- **What is needed**
Leaving the pictures aside, transcribe only and exactly the lines from the one with "cookies you want" through the end of the entries, both included.

Page images and extracted text:
***
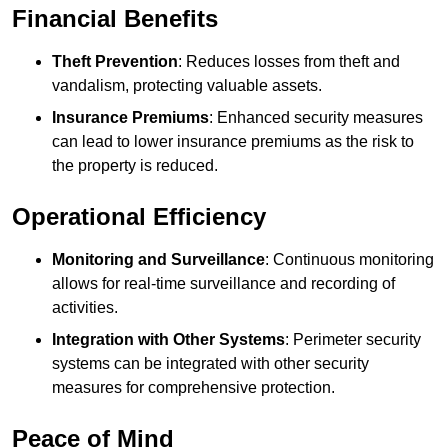
Financial Benefits
Theft Prevention
: Reduces losses from theft and
vandalism, protecting valuable assets.
Insurance Premiums
: Enhanced security measures
can lead to lower insurance premiums as the risk to
the property is reduced.
Operational Efficiency
Monitoring and Surveillance
: Continuous monitoring
allows for real-time surveillance and recording of
activities.
Integration with Other Systems
: Perimeter security
systems can be integrated with other security
measures for comprehensive protection.
Peace of Mind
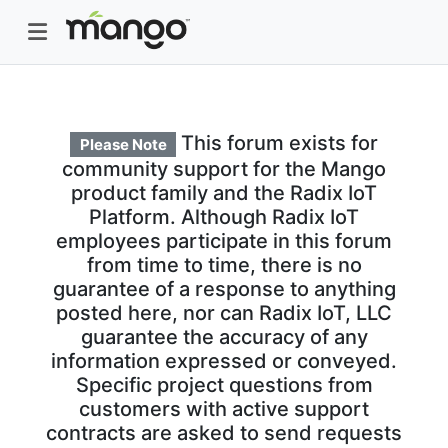
This forum exists for
Please Note
community support for the Mango
product family and the Radix IoT
Platform. Although Radix IoT
employees participate in this forum
from time to time, there is no
guarantee of a response to anything
posted here, nor can Radix IoT, LLC
guarantee the accuracy of any
information expressed or conveyed.
Specific project questions from
customers with active support
contracts are asked to send requests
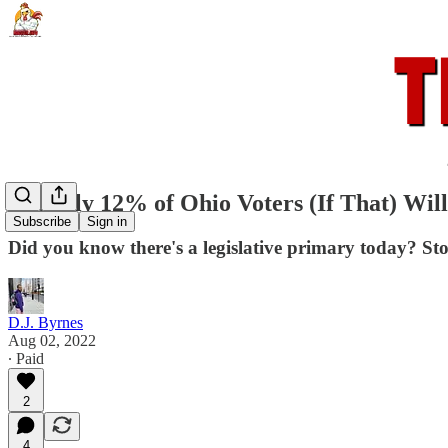
Roughly 12% of Ohio Voters (If That) Will
Subscribe
Sign in
Did you know there's a legislative primary today? St
D.J. Byrnes
Aug 02, 2022
∙ Paid
2
4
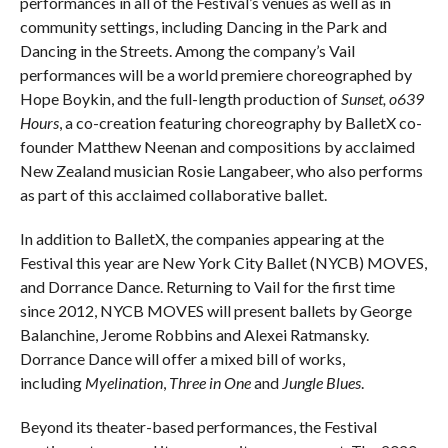
performances in all of the Festival’s venues as well as in
community settings, including Dancing in the Park and
Dancing in the Streets. Among the company’s Vail
performances will be a world premiere choreographed by
Hope Boykin, and the full-length production of
Sunset, o639
Hours
, a co-creation featuring choreography by BalletX co-
founder Matthew Neenan and compositions by acclaimed
New Zealand musician Rosie Langabeer, who also performs
as part of this acclaimed collaborative ballet.
In addition to BalletX, the companies appearing at the
Festival this year are New York City Ballet (NYCB) MOVES,
and Dorrance Dance. Returning to Vail for the first time
since 2012, NYCB MOVES will present ballets by George
Balanchine, Jerome Robbins and Alexei Ratmansky.
Dorrance Dance will offer a mixed bill of works,
including
Myelination
,
Three in One
and
Jungle Blues
.
Beyond its theater-based performances, the Festival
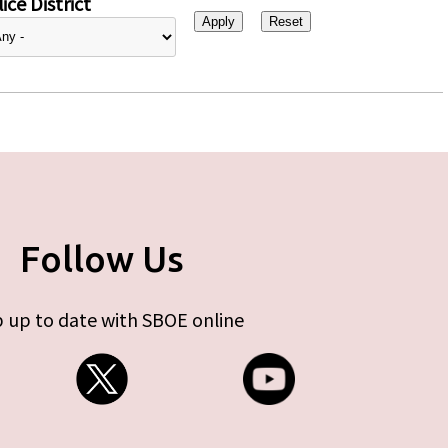
ice District
Follow Us
 up to date with SBOE online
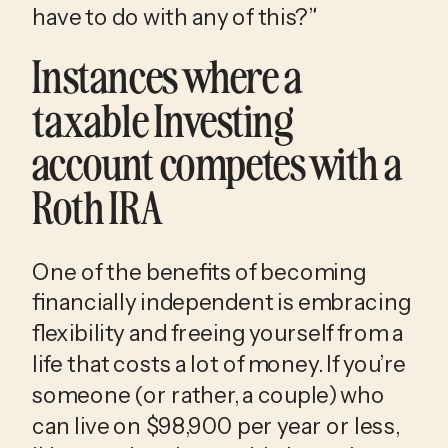
have to do with any of this?”
Instances where a
taxable Investing
account competes with a
Roth IRA
One of the benefits of becoming
financially independent is embracing
flexibility and freeing yourself from a
life that costs a lot of money. If you’re
someone (or rather, a couple) who
can live on $98,900 per year or less,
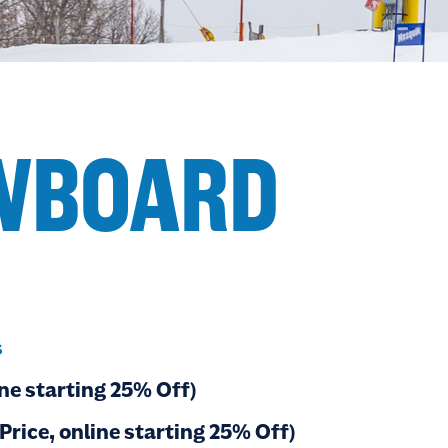
OWBOARD
s
ne starting 25% Off)
rice, online starting 25% Off)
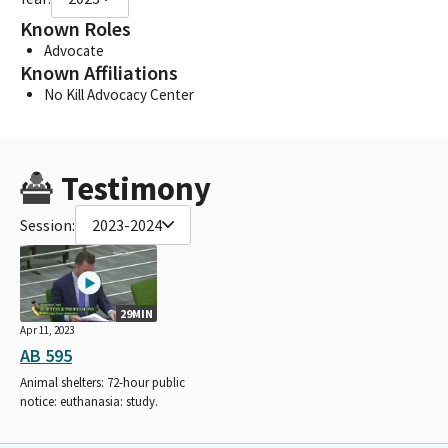
Known Roles
Advocate
Known Affiliations
No Kill Advocacy Center
Testimony
Session:
2023-2024
29MIN
Apr 11, 2023
AB 595
Animal shelters: 72-hour public
notice: euthanasia: study.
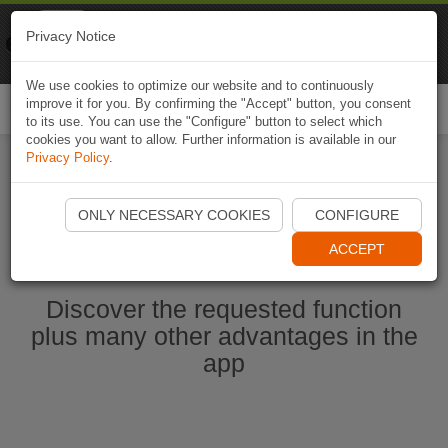
Naviki
Privacy Notice
Go to app
Bicycle navigation
We use cookies to optimize our website and to continuously
improve it for you. By confirming the "Accept" button, you consent
Togg
to its use. You can use the "Configure" button to select which
navi
cookies you want to allow. Further information is available in our
Privacy Policy
.
Start Naviki App
ONLY NECESSARY COOKIES
CONFIGURE
ACCEPT
Discover the requested function
plus many other advantages in the
app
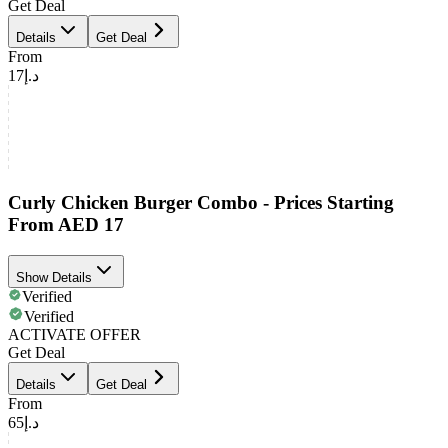
Get Deal
Details
Get Deal
From
د.إ17
Curly Chicken Burger Combo - Prices Starting
From AED 17
Show Details
Verified
Verified
ACTIVATE OFFER
Get Deal
Details
Get Deal
From
د.إ65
***
- **Task response**
cookies you want to allow. Further information is available in our
Privacy Policy
.
Start Naviki App
ONLY NECESSARY COOKIES
CONFIGURE
ACCEPT
Discover the requested function
plus many other advantages in the
app
Get Deal
Details
Get Deal
From
د.إ17
Curly Chicken Burger Combo - Prices Starting
From AED 17
Show Details
Verified
Verified
ACTIVATE OFFER
Get Deal
Details
Get Deal
From
د.إ65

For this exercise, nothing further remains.